Well, to me your attempt is as intuitive as it gets. Just a remark: you assumed that $m\neq n$ to conclude that $x$ can't be in the column space or left null space, which a priori is not given (at least, it wasn't stated in the question). But this is ok, since, if $m=n$ and $A$ has independent columns, $A$ would be an invertible square matrix, and $A^TAx=A^Tb\implies Ax=b$, but, since $b$ is assumed not to be in the column space of $A$, this case doesn't happen.
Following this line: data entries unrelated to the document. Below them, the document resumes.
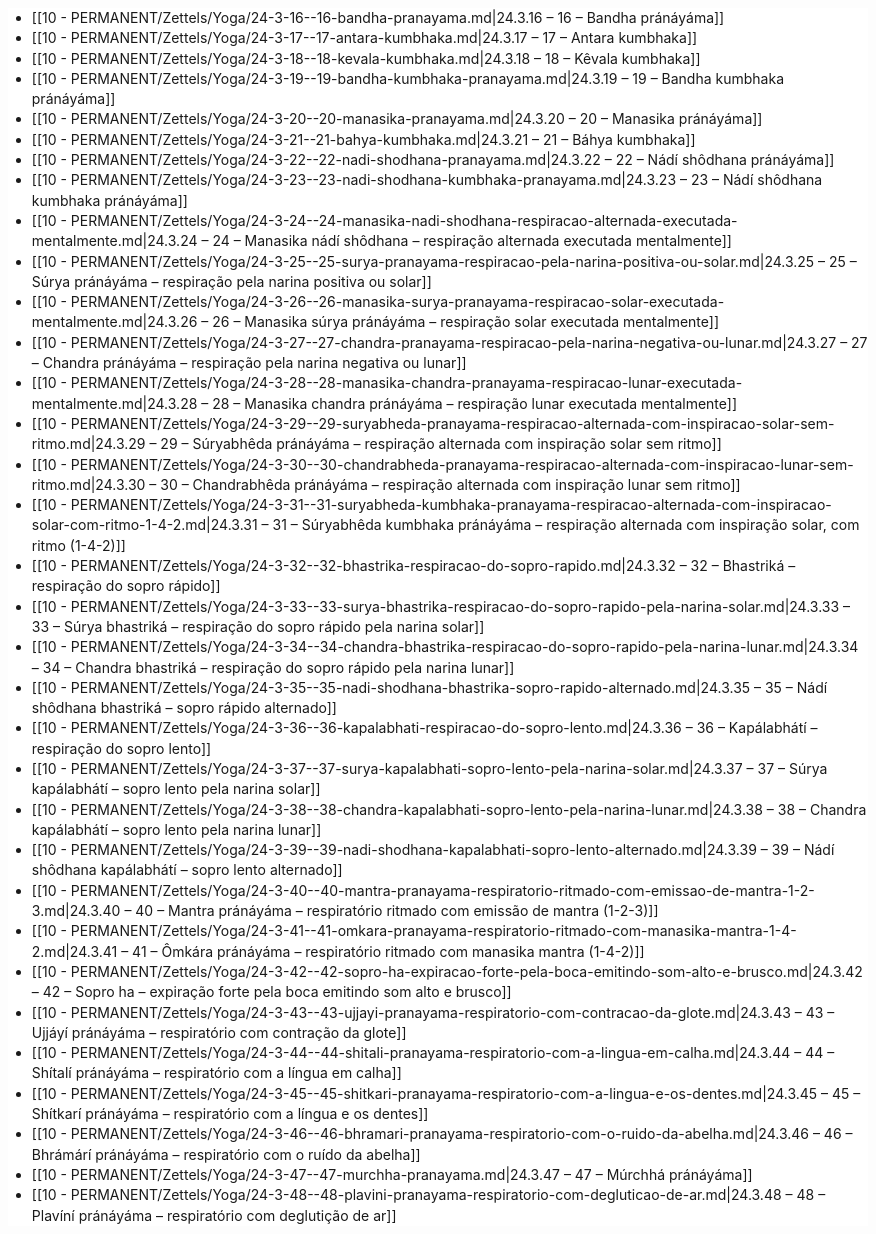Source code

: - [[10 - PERMANENT/Zettels/Yoga/24-3-16--16-bandha-pranayama.md|24.3.16 – 16 – Bandha pránáyáma]]
- [[10 - PERMANENT/Zettels/Yoga/24-3-17--17-antara-kumbhaka.md|24.3.17 – 17 – Antara kumbhaka]]
- [[10 - PERMANENT/Zettels/Yoga/24-3-18--18-kevala-kumbhaka.md|24.3.18 – 18 – Kêvala kumbhaka]]
- [[10 - PERMANENT/Zettels/Yoga/24-3-19--19-bandha-kumbhaka-pranayama.md|24.3.19 – 19 – Bandha kumbhaka pránáyáma]]
- [[10 - PERMANENT/Zettels/Yoga/24-3-20--20-manasika-pranayama.md|24.3.20 – 20 – Manasika pránáyáma]]
- [[10 - PERMANENT/Zettels/Yoga/24-3-21--21-bahya-kumbhaka.md|24.3.21 – 21 – Báhya kumbhaka]]
- [[10 - PERMANENT/Zettels/Yoga/24-3-22--22-nadi-shodhana-pranayama.md|24.3.22 – 22 – Nádí shôdhana pránáyáma]]
- [[10 - PERMANENT/Zettels/Yoga/24-3-23--23-nadi-shodhana-kumbhaka-pranayama.md|24.3.23 – 23 – Nádí shôdhana kumbhaka pránáyáma]]
- [[10 - PERMANENT/Zettels/Yoga/24-3-24--24-manasika-nadi-shodhana-respiracao-alternada-executada-mentalmente.md|24.3.24 – 24 – Manasika nádí shôdhana – respiração alternada executada mentalmente]]
- [[10 - PERMANENT/Zettels/Yoga/24-3-25--25-surya-pranayama-respiracao-pela-narina-positiva-ou-solar.md|24.3.25 – 25 – Súrya pránáyáma – respiração pela narina positiva ou solar]]
- [[10 - PERMANENT/Zettels/Yoga/24-3-26--26-manasika-surya-pranayama-respiracao-solar-executada-mentalmente.md|24.3.26 – 26 – Manasika súrya pránáyáma – respiração solar executada mentalmente]]
- [[10 - PERMANENT/Zettels/Yoga/24-3-27--27-chandra-pranayama-respiracao-pela-narina-negativa-ou-lunar.md|24.3.27 – 27 – Chandra pránáyáma – respiração pela narina negativa ou lunar]]
- [[10 - PERMANENT/Zettels/Yoga/24-3-28--28-manasika-chandra-pranayama-respiracao-lunar-executada-mentalmente.md|24.3.28 – 28 – Manasika chandra pránáyáma – respiração lunar executada mentalmente]]
- [[10 - PERMANENT/Zettels/Yoga/24-3-29--29-suryabheda-pranayama-respiracao-alternada-com-inspiracao-solar-sem-ritmo.md|24.3.29 – 29 – Súryabhêda pránáyáma – respiração alternada com inspiração solar sem ritmo]]
- [[10 - PERMANENT/Zettels/Yoga/24-3-30--30-chandrabheda-pranayama-respiracao-alternada-com-inspiracao-lunar-sem-ritmo.md|24.3.30 – 30 – Chandrabhêda pránáyáma – respiração alternada com inspiração lunar sem ritmo]]
- [[10 - PERMANENT/Zettels/Yoga/24-3-31--31-suryabheda-kumbhaka-pranayama-respiracao-alternada-com-inspiracao-solar-com-ritmo-1-4-2.md|24.3.31 – 31 – Súryabhêda kumbhaka pránáyáma – respiração alternada com inspiração solar, com ritmo (1-4-2)]]
- [[10 - PERMANENT/Zettels/Yoga/24-3-32--32-bhastrika-respiracao-do-sopro-rapido.md|24.3.32 – 32 – Bhastriká – respiração do sopro rápido]]
- [[10 - PERMANENT/Zettels/Yoga/24-3-33--33-surya-bhastrika-respiracao-do-sopro-rapido-pela-narina-solar.md|24.3.33 – 33 – Súrya bhastriká – respiração do sopro rápido pela narina solar]]
- [[10 - PERMANENT/Zettels/Yoga/24-3-34--34-chandra-bhastrika-respiracao-do-sopro-rapido-pela-narina-lunar.md|24.3.34 – 34 – Chandra bhastriká – respiração do sopro rápido pela narina lunar]]
- [[10 - PERMANENT/Zettels/Yoga/24-3-35--35-nadi-shodhana-bhastrika-sopro-rapido-alternado.md|24.3.35 – 35 – Nádí shôdhana bhastriká – sopro rápido alternado]]
- [[10 - PERMANENT/Zettels/Yoga/24-3-36--36-kapalabhati-respiracao-do-sopro-lento.md|24.3.36 – 36 – Kapálabhátí – respiração do sopro lento]]
- [[10 - PERMANENT/Zettels/Yoga/24-3-37--37-surya-kapalabhati-sopro-lento-pela-narina-solar.md|24.3.37 – 37 – Súrya kapálabhátí – sopro lento pela narina solar]]
- [[10 - PERMANENT/Zettels/Yoga/24-3-38--38-chandra-kapalabhati-sopro-lento-pela-narina-lunar.md|24.3.38 – 38 – Chandra kapálabhátí – sopro lento pela narina lunar]]
- [[10 - PERMANENT/Zettels/Yoga/24-3-39--39-nadi-shodhana-kapalabhati-sopro-lento-alternado.md|24.3.39 – 39 – Nádí shôdhana kapálabhátí – sopro lento alternado]]
- [[10 - PERMANENT/Zettels/Yoga/24-3-40--40-mantra-pranayama-respiratorio-ritmado-com-emissao-de-mantra-1-2-3.md|24.3.40 – 40 – Mantra pránáyáma – respiratório ritmado com emissão de mantra (1-2-3)]]
- [[10 - PERMANENT/Zettels/Yoga/24-3-41--41-omkara-pranayama-respiratorio-ritmado-com-manasika-mantra-1-4-2.md|24.3.41 – 41 – Ômkára pránáyáma – respiratório ritmado com manasika mantra (1-4-2)]]
- [[10 - PERMANENT/Zettels/Yoga/24-3-42--42-sopro-ha-expiracao-forte-pela-boca-emitindo-som-alto-e-brusco.md|24.3.42 – 42 – Sopro ha – expiração forte pela boca emitindo som alto e brusco]]
- [[10 - PERMANENT/Zettels/Yoga/24-3-43--43-ujjayi-pranayama-respiratorio-com-contracao-da-glote.md|24.3.43 – 43 – Ujjáyí pránáyáma – respiratório com contração da glote]]
- [[10 - PERMANENT/Zettels/Yoga/24-3-44--44-shitali-pranayama-respiratorio-com-a-lingua-em-calha.md|24.3.44 – 44 – Shítalí pránáyáma – respiratório com a língua em calha]]
- [[10 - PERMANENT/Zettels/Yoga/24-3-45--45-shitkari-pranayama-respiratorio-com-a-lingua-e-os-dentes.md|24.3.45 – 45 – Shítkarí pránáyáma – respiratório com a língua e os dentes]]
- [[10 - PERMANENT/Zettels/Yoga/24-3-46--46-bhramari-pranayama-respiratorio-com-o-ruido-da-abelha.md|24.3.46 – 46 – Bhrámárí pránáyáma – respiratório com o ruído da abelha]]
- [[10 - PERMANENT/Zettels/Yoga/24-3-47--47-murchha-pranayama.md|24.3.47 – 47 – Múrchhá pránáyáma]]
- [[10 - PERMANENT/Zettels/Yoga/24-3-48--48-plavini-pranayama-respiratorio-com-degluticao-de-ar.md|24.3.48 – 48 – Plavíní pránáyáma – respiratório com deglutição de ar]]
Maybe what you're asking for is a more explicit explanation? If so, Let $A=\begin{bmatrix}L_1 \\ \vdots\\ L_m\end{bmatrix}$, where $L_i$ is the $i$-th line, a $1\times n$ vector. If $b=\begin{bmatrix} b_1 \\ \vdots\\ b_m\end{bmatrix}$, we have that
\begin{align*} A^TAx=A^Tb&\implies \begin{bmatrix} L_1 & \cdots & L_m\end{bmatrix}\begin{bmatrix}L_1 \\ \vdots\\ L_m\end{bmatrix}\textbf{x}=\begin{bmatrix} L_1 & \cdots & L_m\end{bmatrix}\begin{bmatrix} b_1 \\ \vdots\\ b_m\end{bmatrix}\\ &\implies(L_1\cdot L_1+\dots+L_n\cdot L_n)\textbf{x}=b_1L_1+\dots+b_mL_m\\ &\implies\textbf{x}=\dfrac{1}{L_1\cdot L_1+\dots+L_n\cdot L_n}(b_1L_1+\dots+b_mL_m) \end{align*}
So $\textbf{x}$ is indeed in the row space of $A$ (notice that the denominator of the fraction is clearly non-zero).